IVF wife sues over delays that made her use donor eggs
Posted Jun 12 2009 11:57pm
Why do some parents feel like they can only love through the bonds of their DNA? Do they not know that loving a child has no bounds? And that being a parents is not about DNA, or genetics? It's about loving and honoring a child and wanting to raise that child to be the best he or she can be?
Articles like these make me very sad for many many reasons.
So Greta - If you decide you don't want your child, you can always contact me and I will take him, love him, honor him, and would be thrilled to add another child to our home.
DNA be damned. - Marna
A pregnant woman is suing her health trust after she was forced to conceive using a donated egg because of delays in treating her.
Greta Mason, 42, claims a barrage of unnecessary fertility tests followed by a six-year wait for treatment meant her eggs were too old to be used and she could only conceive using a donor.
She is upset that she will now give birth to a baby to which she is not genetically related, and claims earlier tests showed it was her husband who had the fertility problem.
Mrs Mason, from Worthing, West Sussex, claims that when she was finally given a clean bill of health, she and her husband Chris were kept on an NHS waiting list for four years before they even got an appointment for IVF.

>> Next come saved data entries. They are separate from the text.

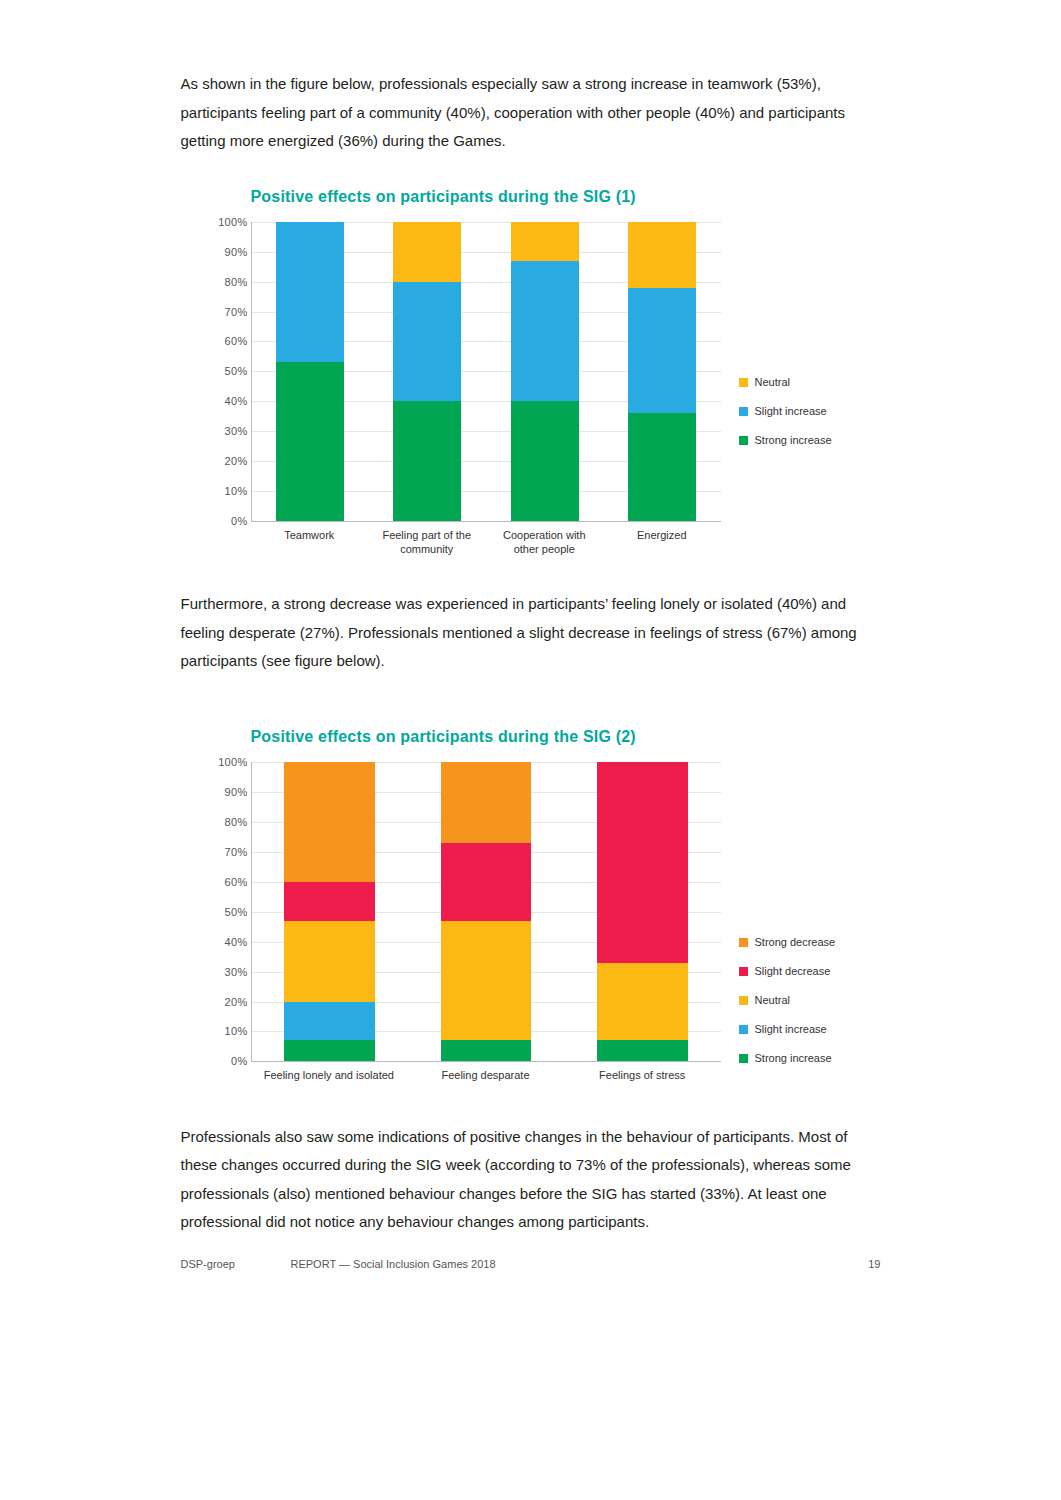As shown in the figure below, professionals especially saw a strong increase in teamwork (53%), participants feeling part of a community (40%), cooperation with other people (40%) and participants getting more energized (36%) during the Games.
Positive effects on participants during the SIG (1)
100% 90% 80% 70% 60% 50% 40% 30% 20% 10% 0%
Teamwork
Feeling part of the community
Cooperation with other people
Energized
Neutral
Slight increase
Strong increase
Furthermore, a strong decrease was experienced in participants’ feeling lonely or isolated (40%) and feeling desperate (27%). Professionals mentioned a slight decrease in feelings of stress (67%) among participants (see figure below).
Positive effects on participants during the SIG (2)
100% 90% 80% 70% 60% 50% 40% 30% 20% 10% 0%
Feeling lonely and isolated
Feeling desparate
Feelings of stress
Strong decrease
Slight decrease
Neutral
Slight increase
Strong increase
Professionals also saw some indications of positive changes in the behaviour of participants. Most of these changes occurred during the SIG week (according to 73% of the professionals), whereas some professionals (also) mentioned behaviour changes before the SIG has started (33%). At least one professional did not notice any behaviour changes among participants.
DSP-groep
REPORT — Social Inclusion Games 2018
19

Then when they had treatment after a further two years, doctors discovered that Mrs Mason's eggs were too old to be used and she could only conceive using an egg donor. Mrs Mason, who expects her baby next week, said: 'Whilst I am sure I will love this baby when it arrives, I am absolutely devastated that it is not genetically mine.
'I had always dreamed of having my own flesh and blood child who will inherit my genes so it was an absolutely shattering blow.'
'But the hospital failed to monitor my hormone levels and did not notice that my ovaries were getting too old to undergo fertility treatment.
'I always wanted a baby with my husband but the truth is that this baby is genetically another woman's, and at times during my pregnancy, because the baby is not related to me, I have simply felt like an incubator.
'It is so upsetting to think had we not had to wait four years just to get an appointment, we could have had our own genetic child by now.
'Chris and I know we are having a baby boy and are very much looking forward to having him but I also feel terribly sad because I will never look at my son and think, "He's just like me".'
Mrs Mason and her husband, a 43-year-old bus driver, married in 1993 and started trying for a baby in 1995, when Mrs Mason was 29.
After two years without success, they began fertility investigations. It was soon discovered that Mr Mason had a problem, but doctors insisted that Mrs Mason should also have a range of tests, even though she had become pregnant in an earlier relationship, and miscarried.
'Unsurprisingly, all the tests came back showing my uterus was healthy and my eggs were normal,' she said.
At last, the couple were put on an NHS waiting list for IVF treatment. But after six years, when the treatment started, Mrs Mason was given the shattering news that her ovaries were too old.
'We have since discovered that whilst I was on the waiting list my hormone levels should have been checked twice a year to ensure I was not nearing the menopause,' she said.
'If this had been done, the doctors would have had an early warning that my eggs were getting too old to be used for IVF and they could have brought us in for treatment earlier.'
Having been told their only hope was an egg donor, the couple found there were virtually none in the UK and were forced to seek private IVF treatment in Spain, where donors are guaranteed anonymity and are more plentiful.
Mrs Mason said: 'Because fairhaired donors are rarer in Spain, guaranteeing a baby with blue eyes like me would have meant a wait of another year in Spain, so we opted for the next available donor.
'This means our baby might well have brown eyes and will not have any of my fairer characteristics. But I couldn't deny Chris his chance of having a baby. 'Whilst we were thrilled to be having a baby at last, I couldn't help feeling how unfair it was that although I did not have any fertility problems, I was the one who ended up without a genetically related baby. It has put a huge strain on our marriage.'
The couple have been forced to remortgage their house to pay for their Spanish treatment, which cost £15,000.
A spokesman for Oliver Swain and Co solicitors confirmed that they have taken instructions from Mr and Mrs Mason to sue Worthing and Southlands PCT.